Dave Mason walks through troubleshooting one database corruption scenario:
I’ve been lucky with database corruption during my career. I could probably count on one hand the number of times I’ve had to deal with it. A couple times, it was in a customer’s environment–they managed it themselves, but called me in to help. The other incidents were ones I inherited from a backup I had to restore into a production environment. The first time it happened to me, I didn’t realize it until days later when DBCC CHECKDB ran during a weekend maintenance window. After that, I added a new “rule” to my list: always run DBCC CHECKDB after restoring a database from someone else.

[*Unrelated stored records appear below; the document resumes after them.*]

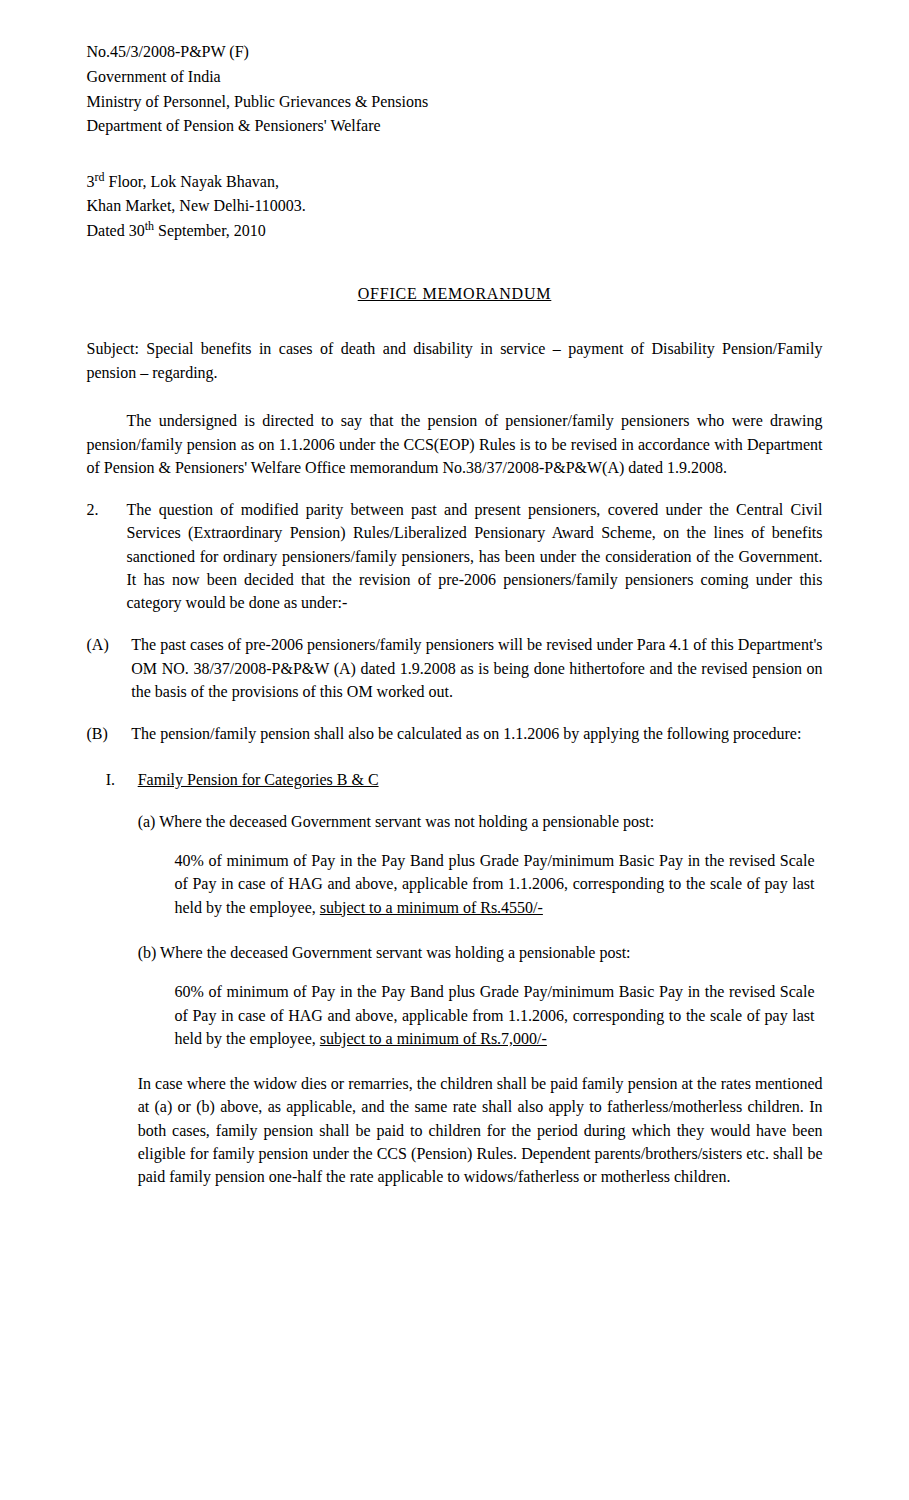No.45/3/2008-P&PW (F)
Government of India
Ministry of Personnel, Public Grievances & Pensions
Department of Pension & Pensioners' Welfare
3rd Floor, Lok Nayak Bhavan,
Khan Market, New Delhi-110003.
Dated 30th September, 2010
OFFICE MEMORANDUM
Subject: Special benefits in cases of death and disability in service – payment of Disability Pension/Family pension – regarding.
The undersigned is directed to say that the pension of pensioner/family pensioners who were drawing pension/family pension as on 1.1.2006 under the CCS(EOP) Rules is to be revised in accordance with Department of Pension & Pensioners' Welfare Office memorandum No.38/37/2008-P&P&W(A) dated 1.9.2008.
2. The question of modified parity between past and present pensioners, covered under the Central Civil Services (Extraordinary Pension) Rules/Liberalized Pensionary Award Scheme, on the lines of benefits sanctioned for ordinary pensioners/family pensioners, has been under the consideration of the Government. It has now been decided that the revision of pre-2006 pensioners/family pensioners coming under this category would be done as under:-
(A) The past cases of pre-2006 pensioners/family pensioners will be revised under Para 4.1 of this Department's OM NO. 38/37/2008-P&P&W (A) dated 1.9.2008 as is being done hithertofore and the revised pension on the basis of the provisions of this OM worked out.
(B) The pension/family pension shall also be calculated as on 1.1.2006 by applying the following procedure:
I.
Family Pension for Categories B & C
(a) Where the deceased Government servant was not holding a pensionable post:
40% of minimum of Pay in the Pay Band plus Grade Pay/minimum Basic Pay in the revised Scale of Pay in case of HAG and above, applicable from 1.1.2006, corresponding to the scale of pay last held by the employee, subject to a minimum of Rs.4550/-
(b) Where the deceased Government servant was holding a pensionable post:
60% of minimum of Pay in the Pay Band plus Grade Pay/minimum Basic Pay in the revised Scale of Pay in case of HAG and above, applicable from 1.1.2006, corresponding to the scale of pay last held by the employee, subject to a minimum of Rs.7,000/-
In case where the widow dies or remarries, the children shall be paid family pension at the rates mentioned at (a) or (b) above, as applicable, and the same rate shall also apply to fatherless/motherless children. In both cases, family pension shall be paid to children for the period during which they would have been eligible for family pension under the CCS (Pension) Rules. Dependent parents/brothers/sisters etc. shall be paid family pension one-half the rate applicable to widows/fatherless or motherless children.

That rule paid dividends today.
Here’s the output I saw:
Msg 8914, Level 16, State 1, Line 50 Incorrect PFS free space information for page (1:2564368) in object ID 457768688, index ID 1, partition ID 72057619124060160, alloc unit ID 72057594116767744 (type LOB data). Expected value 0_PCT_FULL, actual value 100_PCT_FULL. CHECKDB found 0 allocation errors and 1 consistency errors in table 'tbl_Redacted' (object ID 457768688). CHECKDB found 0 allocation errors and 1 consistency errors in database 'db_redacted'. repair_allow_data_loss is the minimum repair level for the errors found by DBCC CHECKDB (db_redacted).